* _Given request_:
Reproduce the records below word for word, starting at the line that contains "pose: elev=128.1 azim=203.5" and stopping after the final line of the records.

* _Stored data_:
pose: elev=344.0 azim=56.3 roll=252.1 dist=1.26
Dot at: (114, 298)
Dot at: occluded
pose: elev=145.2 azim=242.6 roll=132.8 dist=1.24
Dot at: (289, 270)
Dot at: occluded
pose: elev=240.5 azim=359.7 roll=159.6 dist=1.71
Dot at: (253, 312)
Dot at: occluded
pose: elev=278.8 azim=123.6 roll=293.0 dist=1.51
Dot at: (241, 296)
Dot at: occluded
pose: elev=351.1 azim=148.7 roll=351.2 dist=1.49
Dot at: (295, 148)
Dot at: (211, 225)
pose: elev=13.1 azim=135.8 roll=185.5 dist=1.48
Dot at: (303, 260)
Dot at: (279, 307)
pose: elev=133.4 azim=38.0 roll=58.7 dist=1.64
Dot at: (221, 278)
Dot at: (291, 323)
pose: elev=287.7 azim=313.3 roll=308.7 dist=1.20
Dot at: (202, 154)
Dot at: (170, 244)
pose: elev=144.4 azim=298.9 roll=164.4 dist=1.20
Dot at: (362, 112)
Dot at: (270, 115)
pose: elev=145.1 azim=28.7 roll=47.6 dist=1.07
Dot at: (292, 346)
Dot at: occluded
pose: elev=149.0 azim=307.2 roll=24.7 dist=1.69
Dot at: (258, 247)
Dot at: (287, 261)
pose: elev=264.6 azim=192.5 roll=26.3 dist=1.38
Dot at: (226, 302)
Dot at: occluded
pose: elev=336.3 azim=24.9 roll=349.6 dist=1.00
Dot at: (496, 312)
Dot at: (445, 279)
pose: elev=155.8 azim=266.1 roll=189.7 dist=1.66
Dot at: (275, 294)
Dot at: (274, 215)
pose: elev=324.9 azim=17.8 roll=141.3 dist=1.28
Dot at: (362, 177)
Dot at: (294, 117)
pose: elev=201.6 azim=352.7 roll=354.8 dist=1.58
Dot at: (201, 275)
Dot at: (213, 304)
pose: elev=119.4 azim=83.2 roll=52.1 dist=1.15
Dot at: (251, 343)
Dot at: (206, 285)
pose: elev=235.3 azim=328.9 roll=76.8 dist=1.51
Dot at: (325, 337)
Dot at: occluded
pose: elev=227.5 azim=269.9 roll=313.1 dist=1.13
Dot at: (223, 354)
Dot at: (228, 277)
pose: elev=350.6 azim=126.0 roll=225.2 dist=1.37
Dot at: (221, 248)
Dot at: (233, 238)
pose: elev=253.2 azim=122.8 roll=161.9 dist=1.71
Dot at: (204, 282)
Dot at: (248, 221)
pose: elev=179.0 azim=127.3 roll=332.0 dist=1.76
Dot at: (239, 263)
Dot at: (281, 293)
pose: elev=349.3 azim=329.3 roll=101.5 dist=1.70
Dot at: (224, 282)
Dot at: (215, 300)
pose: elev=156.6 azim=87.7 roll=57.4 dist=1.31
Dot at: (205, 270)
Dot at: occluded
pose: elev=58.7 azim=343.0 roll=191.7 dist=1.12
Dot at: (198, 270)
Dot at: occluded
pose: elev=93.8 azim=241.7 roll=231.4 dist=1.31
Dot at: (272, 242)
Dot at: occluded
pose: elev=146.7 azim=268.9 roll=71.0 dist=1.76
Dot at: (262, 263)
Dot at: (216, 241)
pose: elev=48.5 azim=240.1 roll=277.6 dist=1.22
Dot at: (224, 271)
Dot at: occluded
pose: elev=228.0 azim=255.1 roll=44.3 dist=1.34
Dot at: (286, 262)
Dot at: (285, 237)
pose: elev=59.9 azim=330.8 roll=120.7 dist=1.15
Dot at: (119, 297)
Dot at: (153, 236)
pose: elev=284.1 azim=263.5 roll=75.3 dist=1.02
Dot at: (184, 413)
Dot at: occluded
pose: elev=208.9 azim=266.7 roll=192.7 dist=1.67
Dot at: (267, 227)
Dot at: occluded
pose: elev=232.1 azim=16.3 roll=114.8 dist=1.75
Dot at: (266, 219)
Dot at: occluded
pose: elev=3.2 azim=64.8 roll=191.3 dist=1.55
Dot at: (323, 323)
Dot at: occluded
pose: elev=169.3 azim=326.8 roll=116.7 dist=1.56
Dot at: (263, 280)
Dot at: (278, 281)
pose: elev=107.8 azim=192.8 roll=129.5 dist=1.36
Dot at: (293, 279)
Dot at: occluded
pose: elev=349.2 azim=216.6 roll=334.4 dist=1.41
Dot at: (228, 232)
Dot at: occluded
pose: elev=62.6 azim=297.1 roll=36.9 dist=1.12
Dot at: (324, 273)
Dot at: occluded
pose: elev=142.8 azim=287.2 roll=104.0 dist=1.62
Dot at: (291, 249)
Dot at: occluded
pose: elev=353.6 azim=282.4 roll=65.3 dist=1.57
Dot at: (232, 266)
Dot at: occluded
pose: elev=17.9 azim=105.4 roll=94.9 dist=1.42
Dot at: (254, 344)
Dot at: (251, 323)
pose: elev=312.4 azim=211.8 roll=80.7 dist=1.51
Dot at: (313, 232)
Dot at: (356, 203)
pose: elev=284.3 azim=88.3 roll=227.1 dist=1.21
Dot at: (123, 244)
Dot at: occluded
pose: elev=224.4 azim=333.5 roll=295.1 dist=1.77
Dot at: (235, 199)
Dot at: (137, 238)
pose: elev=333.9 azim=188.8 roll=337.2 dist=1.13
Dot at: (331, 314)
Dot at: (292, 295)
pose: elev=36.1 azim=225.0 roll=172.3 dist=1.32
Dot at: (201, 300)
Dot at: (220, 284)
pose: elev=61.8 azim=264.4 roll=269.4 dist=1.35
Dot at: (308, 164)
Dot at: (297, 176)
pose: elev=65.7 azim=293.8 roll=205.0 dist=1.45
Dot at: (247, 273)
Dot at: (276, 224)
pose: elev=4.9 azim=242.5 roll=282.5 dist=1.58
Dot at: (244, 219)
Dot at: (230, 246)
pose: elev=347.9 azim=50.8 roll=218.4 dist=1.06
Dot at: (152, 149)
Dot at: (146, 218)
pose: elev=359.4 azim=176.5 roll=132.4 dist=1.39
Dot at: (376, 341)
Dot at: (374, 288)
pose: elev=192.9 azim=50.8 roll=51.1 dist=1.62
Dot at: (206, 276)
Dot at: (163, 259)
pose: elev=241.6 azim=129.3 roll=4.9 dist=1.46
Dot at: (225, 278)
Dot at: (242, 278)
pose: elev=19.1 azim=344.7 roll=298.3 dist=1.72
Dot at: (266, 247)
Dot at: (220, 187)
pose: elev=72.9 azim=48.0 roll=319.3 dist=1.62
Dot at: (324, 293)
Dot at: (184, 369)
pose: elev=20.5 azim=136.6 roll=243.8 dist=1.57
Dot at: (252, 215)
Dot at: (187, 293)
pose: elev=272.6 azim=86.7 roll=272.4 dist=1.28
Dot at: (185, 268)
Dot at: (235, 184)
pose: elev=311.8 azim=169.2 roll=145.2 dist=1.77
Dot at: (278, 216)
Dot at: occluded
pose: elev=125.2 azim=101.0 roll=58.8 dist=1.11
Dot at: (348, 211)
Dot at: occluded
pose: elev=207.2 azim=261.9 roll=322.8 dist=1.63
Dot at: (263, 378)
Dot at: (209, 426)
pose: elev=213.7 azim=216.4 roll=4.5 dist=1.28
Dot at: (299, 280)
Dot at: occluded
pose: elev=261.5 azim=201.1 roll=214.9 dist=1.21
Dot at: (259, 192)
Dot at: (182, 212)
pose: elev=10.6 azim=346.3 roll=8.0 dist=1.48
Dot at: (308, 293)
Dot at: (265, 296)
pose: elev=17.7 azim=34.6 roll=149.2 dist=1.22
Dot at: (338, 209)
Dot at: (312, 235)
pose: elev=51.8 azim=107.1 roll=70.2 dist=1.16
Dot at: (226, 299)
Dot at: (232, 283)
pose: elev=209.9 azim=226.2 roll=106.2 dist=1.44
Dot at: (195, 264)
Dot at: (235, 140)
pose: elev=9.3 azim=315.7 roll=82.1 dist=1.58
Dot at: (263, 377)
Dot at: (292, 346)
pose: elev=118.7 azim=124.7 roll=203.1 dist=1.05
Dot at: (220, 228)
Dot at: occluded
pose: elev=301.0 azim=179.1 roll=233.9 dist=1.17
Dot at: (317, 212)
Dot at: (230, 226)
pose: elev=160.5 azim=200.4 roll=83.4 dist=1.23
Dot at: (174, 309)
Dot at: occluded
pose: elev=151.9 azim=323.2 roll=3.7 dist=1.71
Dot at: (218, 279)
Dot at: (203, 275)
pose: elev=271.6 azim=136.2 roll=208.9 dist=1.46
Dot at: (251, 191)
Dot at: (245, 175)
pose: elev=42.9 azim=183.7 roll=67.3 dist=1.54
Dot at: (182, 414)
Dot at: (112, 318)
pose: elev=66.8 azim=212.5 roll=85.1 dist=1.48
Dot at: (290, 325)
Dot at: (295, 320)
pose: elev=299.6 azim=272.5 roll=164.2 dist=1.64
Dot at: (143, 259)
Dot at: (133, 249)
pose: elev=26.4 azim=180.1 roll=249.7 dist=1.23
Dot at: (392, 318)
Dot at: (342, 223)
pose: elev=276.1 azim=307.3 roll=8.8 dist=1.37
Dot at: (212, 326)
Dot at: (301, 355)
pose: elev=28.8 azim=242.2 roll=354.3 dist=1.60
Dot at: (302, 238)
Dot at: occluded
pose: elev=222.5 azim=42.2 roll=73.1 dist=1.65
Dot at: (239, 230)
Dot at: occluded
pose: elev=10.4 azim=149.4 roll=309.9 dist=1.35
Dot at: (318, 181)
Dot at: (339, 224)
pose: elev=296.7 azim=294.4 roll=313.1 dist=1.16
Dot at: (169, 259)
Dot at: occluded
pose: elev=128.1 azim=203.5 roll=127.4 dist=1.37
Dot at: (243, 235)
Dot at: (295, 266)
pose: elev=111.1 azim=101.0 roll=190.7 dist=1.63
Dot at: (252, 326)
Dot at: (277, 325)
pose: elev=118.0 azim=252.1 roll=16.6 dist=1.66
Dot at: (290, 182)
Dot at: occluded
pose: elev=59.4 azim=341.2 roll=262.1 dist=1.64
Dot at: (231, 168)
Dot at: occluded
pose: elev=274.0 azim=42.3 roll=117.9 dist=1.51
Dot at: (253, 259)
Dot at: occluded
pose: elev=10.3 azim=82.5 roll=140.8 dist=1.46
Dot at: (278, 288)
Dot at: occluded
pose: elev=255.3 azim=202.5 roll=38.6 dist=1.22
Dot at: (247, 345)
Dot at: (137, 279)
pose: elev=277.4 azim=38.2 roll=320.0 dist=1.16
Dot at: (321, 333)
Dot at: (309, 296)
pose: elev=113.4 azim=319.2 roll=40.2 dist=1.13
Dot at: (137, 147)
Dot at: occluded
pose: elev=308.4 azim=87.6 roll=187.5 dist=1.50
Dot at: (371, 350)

* _Solution to the problem_:
pose: elev=128.1 azim=203.5 roll=127.4 dist=1.37
Dot at: (243, 235)
Dot at: (295, 266)
pose: elev=111.1 azim=101.0 roll=190.7 dist=1.63
Dot at: (252, 326)
Dot at: (277, 325)
pose: elev=118.0 azim=252.1 roll=16.6 dist=1.66
Dot at: (290, 182)
Dot at: occluded
pose: elev=59.4 azim=341.2 roll=262.1 dist=1.64
Dot at: (231, 168)
Dot at: occluded
pose: elev=274.0 azim=42.3 roll=117.9 dist=1.51
Dot at: (253, 259)
Dot at: occluded
pose: elev=10.3 azim=82.5 roll=140.8 dist=1.46
Dot at: (278, 288)
Dot at: occluded
pose: elev=255.3 azim=202.5 roll=38.6 dist=1.22
Dot at: (247, 345)
Dot at: (137, 279)
pose: elev=277.4 azim=38.2 roll=320.0 dist=1.16
Dot at: (321, 333)
Dot at: (309, 296)
pose: elev=113.4 azim=319.2 roll=40.2 dist=1.13
Dot at: (137, 147)
Dot at: occluded
pose: elev=308.4 azim=87.6 roll=187.5 dist=1.50
Dot at: (371, 350)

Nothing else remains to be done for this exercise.